RSA Data Security, Inc. MD5 Message Digest Algorithm

Title:

Language:

Author:

Philip J. Erdelsky

Date:

August 8, 2002

Usage:

Public domain; no restrictions on use

Portability:

Any C environment, also compiles as C++

Keywords:

MD5, cryptography

Abstract:

A C package to calculate the RSA Data Security, Inc. MD5 Message Digest

Source code:

md5.txt

Introduction

The code in this package is taken mainly from Ronald Rivest's original 1992 memorandum (see www.ietf.org/rfc/rfc1321.txt). It computes the 128-bit RSA Data Security, Inc. MD5 message digest of a byte stream. Although the MD5 algorithm defines a digest for bit streams of any size, this package handles only streams of 8-bit bytes.

Although most of the code in Rivest's original memo has been retained, it has been cleaned up quite a bit:

The modified code compiles as either C or C++; the original compiled only as C.
The modified code has prototypes and "const" pointers to force extra error checking.
The code has been indented in a uniform way.

How to Use the Package

The package resides in the files md5.h and md5.c. The file md5.txt contains both files in text form.

Use a text editor to separate the files. Include the file md5.h in any source module that calls on the package. Compile the file md5.c and link it to the rest of your application.

If the package is used on a little-endian machine, such as the Pentium family, the preprocessor label LITTLE_ENDIAN should be defined so the package can avoid some of the byte-swapping that is required on big-endian machines.

To compute the message digest of a byte stream, first define a context buffer and open it:

     MD5Open(pmd5);

     MD5 *pmd5;                pointer to MD5 context buffer

Then feed the byte stream, a block at a time, to the MD5Digest() function:

     MD5Digest(pmd5, buffer, buflen);

     MD5 *pmd5;                pointer to MD5 context buffer

     const void *buffer;       pointer to first byte of block

     unsigned buflen;          number of bytes in block

Finally, close the context buffer and obtain the digest:

     M5Close(pmd5, digest);

     MD5 *pmd5;                pointer to MD5 context buffer

     unsigned char digest[16]; digest

For example, the following code computes the digest of a file:

     #include "md5.h"
     ...

     MD5 md5;
     FILE *fp = fopen(filespecs, "r");
     char buffer[64];
     unsigned char digest[16];
     int length;
     MD5Open(&md5);
     while ((length = fread(buffer, 1, sizeof(buffer), fp)) > 0)
       MD5Digest(&md5, buffer, length);
     MD5Close(&md5, digest);
     fclose(fp);

Although MD5Digest() can handle blocks of any size (even zero), it operates internally on blocks of size 64, so it is most efficient if given blocks that are exact multiples of this size.

Applications of Message Digests

It is obviously not impossible for two different byte streams to give the same digest, but it is so difficult to find two such streams that the digest can be considered unique for all practical purposes.
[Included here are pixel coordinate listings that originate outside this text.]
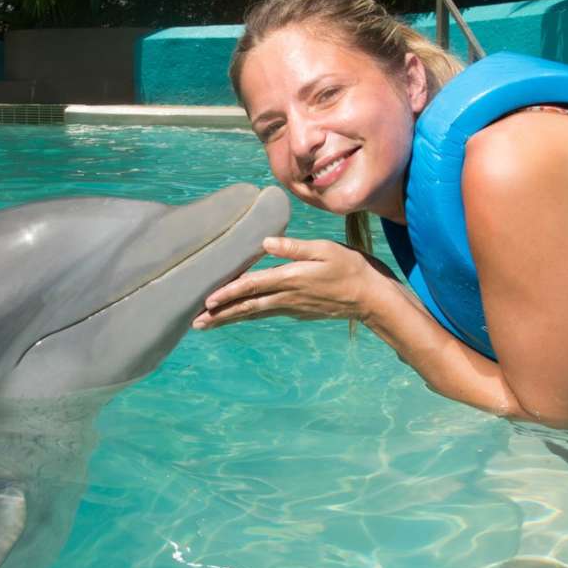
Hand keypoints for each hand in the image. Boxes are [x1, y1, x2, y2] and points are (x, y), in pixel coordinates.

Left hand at [192, 236, 389, 329]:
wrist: (372, 299)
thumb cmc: (351, 268)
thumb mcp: (325, 250)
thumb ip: (294, 248)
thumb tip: (265, 243)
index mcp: (290, 279)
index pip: (252, 287)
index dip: (228, 293)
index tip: (207, 301)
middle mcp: (287, 298)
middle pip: (247, 307)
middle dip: (220, 315)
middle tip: (195, 323)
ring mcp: (291, 308)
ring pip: (254, 314)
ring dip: (230, 318)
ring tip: (207, 324)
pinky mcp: (297, 312)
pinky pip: (266, 314)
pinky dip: (247, 315)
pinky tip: (239, 315)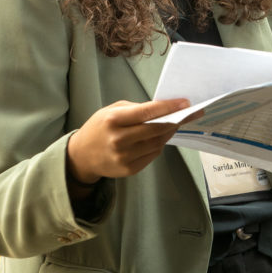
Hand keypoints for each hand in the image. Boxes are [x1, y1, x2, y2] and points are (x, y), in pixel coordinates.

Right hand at [66, 98, 189, 183]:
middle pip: (156, 129)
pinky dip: (159, 145)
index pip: (147, 112)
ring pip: (157, 143)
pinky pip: (153, 155)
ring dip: (169, 132)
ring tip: (176, 123)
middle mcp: (119, 139)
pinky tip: (161, 137)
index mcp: (113, 120)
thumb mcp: (112, 110)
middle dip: (176, 120)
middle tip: (190, 113)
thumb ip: (136, 109)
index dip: (169, 107)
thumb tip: (164, 109)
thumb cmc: (99, 127)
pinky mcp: (129, 170)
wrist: (81, 156)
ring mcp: (124, 157)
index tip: (186, 102)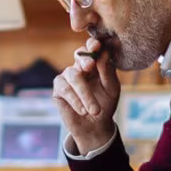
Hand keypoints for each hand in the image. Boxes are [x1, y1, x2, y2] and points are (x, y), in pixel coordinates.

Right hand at [53, 37, 119, 153]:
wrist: (95, 126)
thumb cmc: (105, 104)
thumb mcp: (112, 89)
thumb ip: (108, 72)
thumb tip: (103, 54)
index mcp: (95, 63)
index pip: (92, 48)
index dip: (92, 44)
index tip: (97, 46)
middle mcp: (80, 67)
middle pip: (80, 56)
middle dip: (85, 60)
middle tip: (90, 66)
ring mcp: (67, 77)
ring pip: (73, 76)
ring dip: (85, 94)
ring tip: (94, 110)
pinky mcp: (58, 89)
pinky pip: (65, 89)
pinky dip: (75, 100)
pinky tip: (83, 110)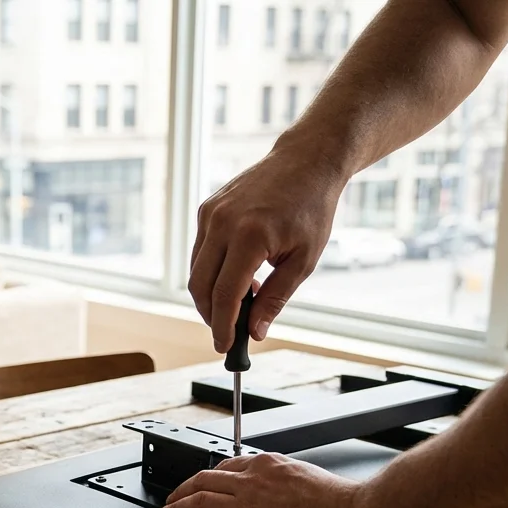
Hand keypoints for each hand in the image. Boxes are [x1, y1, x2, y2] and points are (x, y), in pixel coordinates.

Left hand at [159, 452, 377, 507]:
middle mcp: (253, 481)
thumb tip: (272, 495)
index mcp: (268, 464)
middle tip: (173, 497)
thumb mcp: (306, 476)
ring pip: (199, 502)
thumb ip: (281, 482)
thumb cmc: (344, 504)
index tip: (200, 484)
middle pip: (204, 480)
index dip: (207, 477)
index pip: (226, 466)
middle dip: (183, 489)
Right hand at [189, 143, 344, 352]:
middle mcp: (223, 223)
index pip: (225, 294)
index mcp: (250, 236)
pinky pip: (201, 251)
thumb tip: (254, 331)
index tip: (224, 346)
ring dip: (212, 294)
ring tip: (243, 300)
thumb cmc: (310, 209)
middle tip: (229, 331)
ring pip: (197, 270)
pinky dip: (213, 271)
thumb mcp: (304, 260)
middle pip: (200, 285)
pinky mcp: (207, 209)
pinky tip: (240, 274)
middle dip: (211, 315)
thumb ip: (276, 297)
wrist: (305, 161)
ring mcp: (211, 214)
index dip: (222, 326)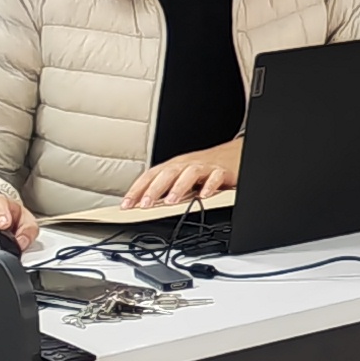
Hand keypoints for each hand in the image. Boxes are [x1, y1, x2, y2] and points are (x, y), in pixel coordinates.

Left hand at [125, 138, 242, 208]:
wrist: (233, 154)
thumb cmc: (204, 168)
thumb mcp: (182, 177)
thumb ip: (166, 189)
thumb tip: (145, 205)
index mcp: (174, 166)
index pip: (150, 176)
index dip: (137, 189)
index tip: (126, 205)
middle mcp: (186, 165)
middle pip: (167, 174)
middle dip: (154, 190)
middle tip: (144, 205)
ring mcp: (205, 167)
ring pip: (189, 174)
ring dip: (178, 187)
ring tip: (171, 202)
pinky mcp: (222, 171)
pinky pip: (215, 177)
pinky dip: (210, 186)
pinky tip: (204, 196)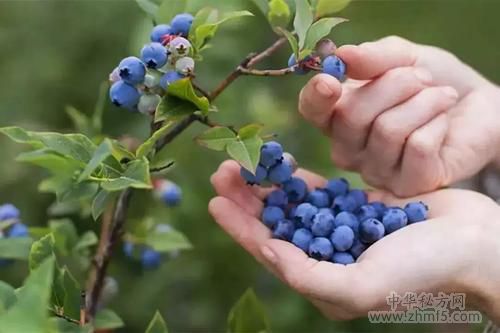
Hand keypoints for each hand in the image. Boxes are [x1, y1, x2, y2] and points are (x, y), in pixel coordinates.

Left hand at [209, 160, 499, 321]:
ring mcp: (342, 230)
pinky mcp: (359, 207)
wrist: (475, 244)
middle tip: (222, 171)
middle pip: (276, 224)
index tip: (215, 202)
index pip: (271, 252)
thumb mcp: (364, 284)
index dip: (241, 228)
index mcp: (324, 281)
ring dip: (267, 184)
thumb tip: (269, 253)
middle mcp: (328, 256)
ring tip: (242, 161)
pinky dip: (299, 178)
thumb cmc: (425, 272)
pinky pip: (321, 191)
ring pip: (293, 205)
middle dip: (247, 200)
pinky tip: (280, 163)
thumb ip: (312, 276)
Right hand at [299, 36, 499, 195]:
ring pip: (387, 130)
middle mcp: (349, 149)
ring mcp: (376, 171)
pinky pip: (417, 147)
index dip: (316, 97)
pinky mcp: (409, 185)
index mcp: (338, 116)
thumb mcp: (403, 57)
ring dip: (422, 102)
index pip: (312, 111)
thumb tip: (342, 56)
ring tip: (441, 96)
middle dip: (393, 85)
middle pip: (351, 116)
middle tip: (422, 77)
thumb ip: (373, 57)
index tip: (330, 80)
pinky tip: (443, 123)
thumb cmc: (431, 81)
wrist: (476, 106)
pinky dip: (436, 123)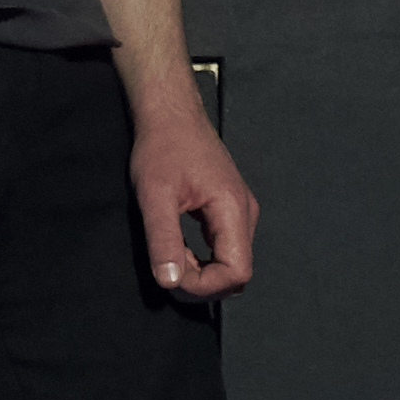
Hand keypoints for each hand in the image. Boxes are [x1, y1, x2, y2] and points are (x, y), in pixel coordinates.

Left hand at [130, 97, 256, 300]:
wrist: (170, 115)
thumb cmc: (163, 147)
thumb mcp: (155, 194)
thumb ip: (164, 239)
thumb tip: (170, 282)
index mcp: (233, 208)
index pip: (237, 271)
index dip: (205, 285)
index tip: (172, 275)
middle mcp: (245, 213)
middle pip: (237, 271)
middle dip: (203, 281)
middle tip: (168, 266)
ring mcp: (239, 211)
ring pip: (231, 262)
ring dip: (202, 271)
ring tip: (171, 253)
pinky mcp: (229, 210)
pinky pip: (225, 249)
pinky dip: (203, 258)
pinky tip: (179, 246)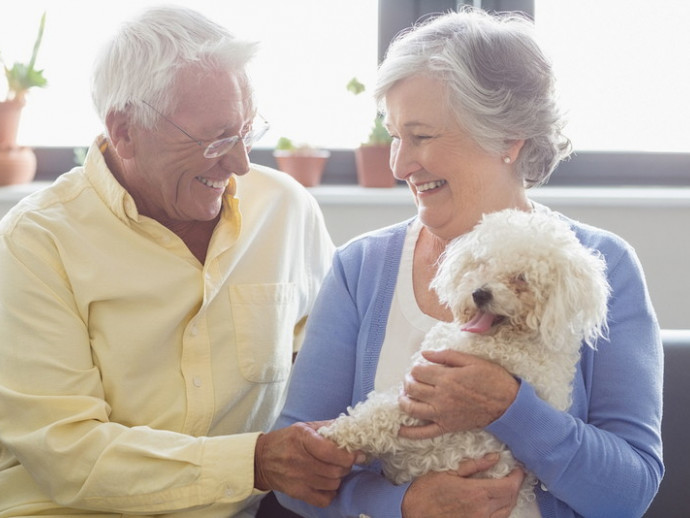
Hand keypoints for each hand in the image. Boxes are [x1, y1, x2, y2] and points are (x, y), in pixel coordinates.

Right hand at [254, 421, 361, 506]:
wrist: (260, 460)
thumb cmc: (285, 441)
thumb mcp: (303, 427)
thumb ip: (327, 427)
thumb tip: (351, 427)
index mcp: (302, 438)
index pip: (330, 451)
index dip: (348, 455)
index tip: (358, 454)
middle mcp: (299, 459)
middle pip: (335, 469)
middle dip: (346, 466)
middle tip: (346, 461)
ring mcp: (298, 478)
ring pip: (332, 484)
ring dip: (339, 478)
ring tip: (335, 470)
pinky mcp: (297, 492)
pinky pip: (323, 499)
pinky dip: (331, 493)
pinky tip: (328, 484)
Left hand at [399, 349, 518, 438]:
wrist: (507, 404)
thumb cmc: (492, 379)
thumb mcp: (471, 360)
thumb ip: (446, 355)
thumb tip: (424, 353)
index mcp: (446, 378)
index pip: (418, 371)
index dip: (416, 367)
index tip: (421, 367)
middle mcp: (441, 397)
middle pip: (412, 388)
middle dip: (407, 381)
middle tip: (412, 379)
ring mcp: (442, 414)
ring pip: (412, 408)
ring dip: (403, 401)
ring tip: (404, 395)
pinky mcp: (447, 427)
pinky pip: (424, 433)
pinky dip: (409, 433)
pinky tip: (400, 429)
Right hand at [401, 454, 524, 517]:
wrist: (416, 516)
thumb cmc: (426, 493)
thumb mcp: (448, 473)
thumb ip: (474, 465)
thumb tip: (494, 457)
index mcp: (477, 493)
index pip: (510, 486)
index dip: (518, 476)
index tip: (518, 468)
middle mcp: (483, 510)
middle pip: (511, 498)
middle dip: (515, 485)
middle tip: (513, 475)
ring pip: (507, 510)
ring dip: (510, 498)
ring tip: (506, 486)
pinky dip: (502, 509)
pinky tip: (496, 501)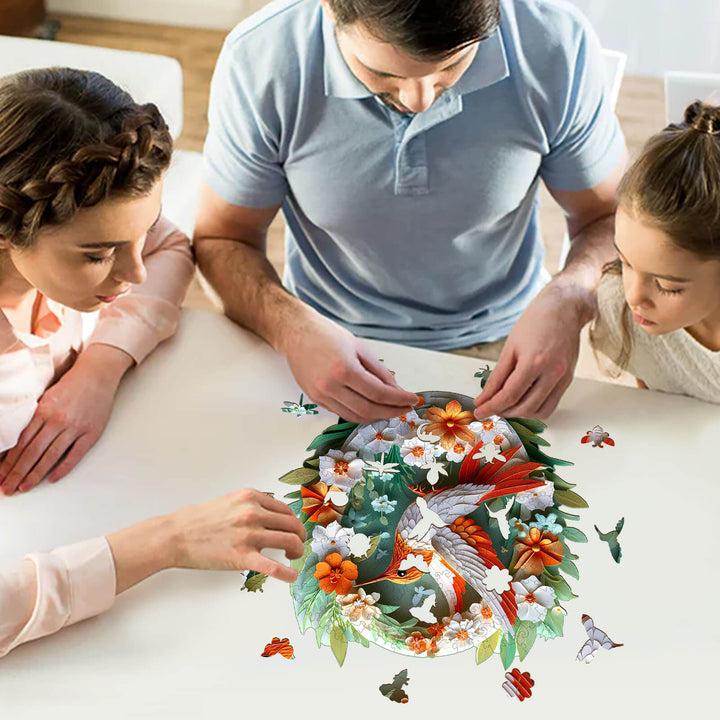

One use of message digests is in digital signatures. Public key cryptography is used to obtain a pair of keys, one public and one private. A digest of the message is computed, and the private key is used to encrypt the digest. The encrypted digest is the signature.

The signature can be verified by using the public key to decrypt it and comparing the result to a digest computed from the message. If they match, the message must have been signed by someone having access to the private key.

Of course, it would be possible to dispense with the digest and sign the entire message piecemeal. However, this is seldom done because public key encryption is much slower than the computation of a message digest.

Message digests can also be used to establish the creation date of a message without revealing its contents. The creator computes a message digest and files the digest with a reliable registrar, who notes the filing date. If the creator later reveals the message, anyone can show that it was created on or before the filing date by recomputing the message digest and comparing it to the filed message digest.

This technique offers reasonable security in most cases because it is virtually impossible to recover the message from the digest, unless it is very short or almost all of it is already known. Even in these special cases the message can be hidden by simply padding it with random gibberish.